• **TASK PROMPT**
Return only the lines starting at the line that contains "See Attached" and ending with the final line of the listing; include both endpoints.

• **RECORDS PROVIDED**
========

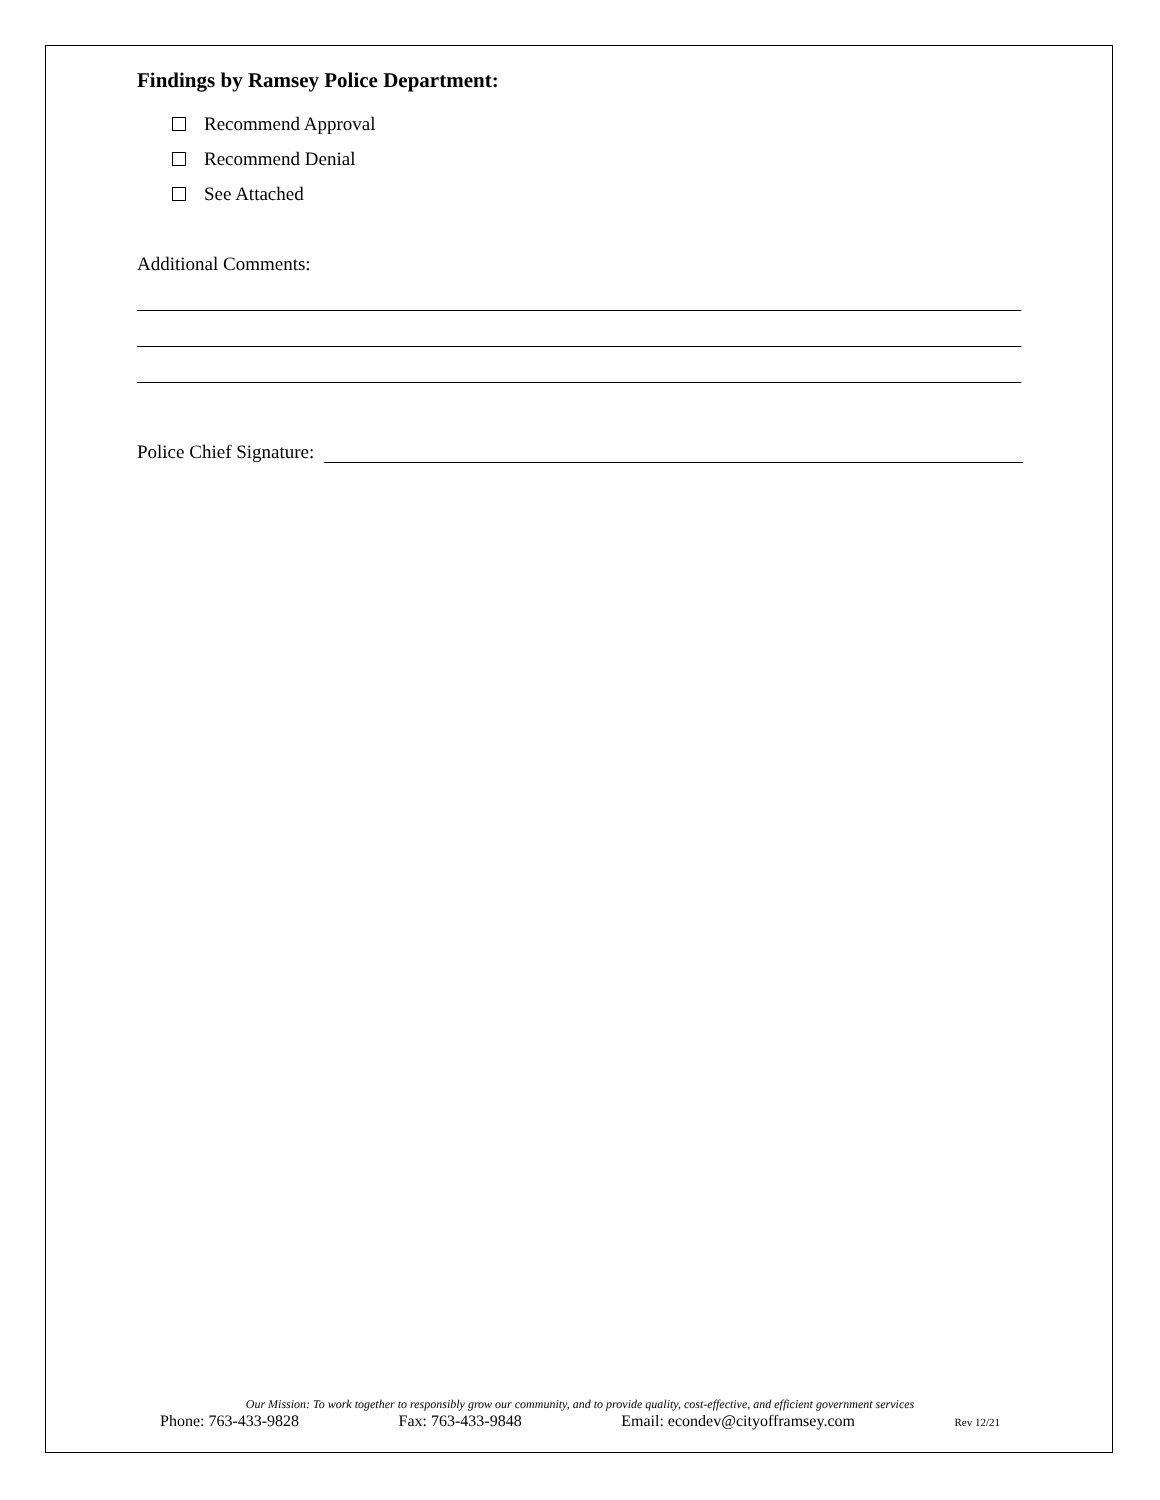Findings by Ramsey Police Department:
Recommend Approval
Recommend Denial
See Attached
Additional Comments:
Police Chief Signature:
Our Mission: To work together to responsibly grow our community, and to provide quality, cost-effective, and efficient government services
Phone: 763-433-9828 Fax: 763-433-9848 Email: econdev@cityofframsey.com Rev 12/21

========

• **EXERCISE SOLUTION**
See Attached
Additional Comments:
Police Chief Signature:
Our Mission: To work together to responsibly grow our community, and to provide quality, cost-effective, and efficient government services
Phone: 763-433-9828 Fax: 763-433-9848 Email: econdev@cityofframsey.com Rev 12/21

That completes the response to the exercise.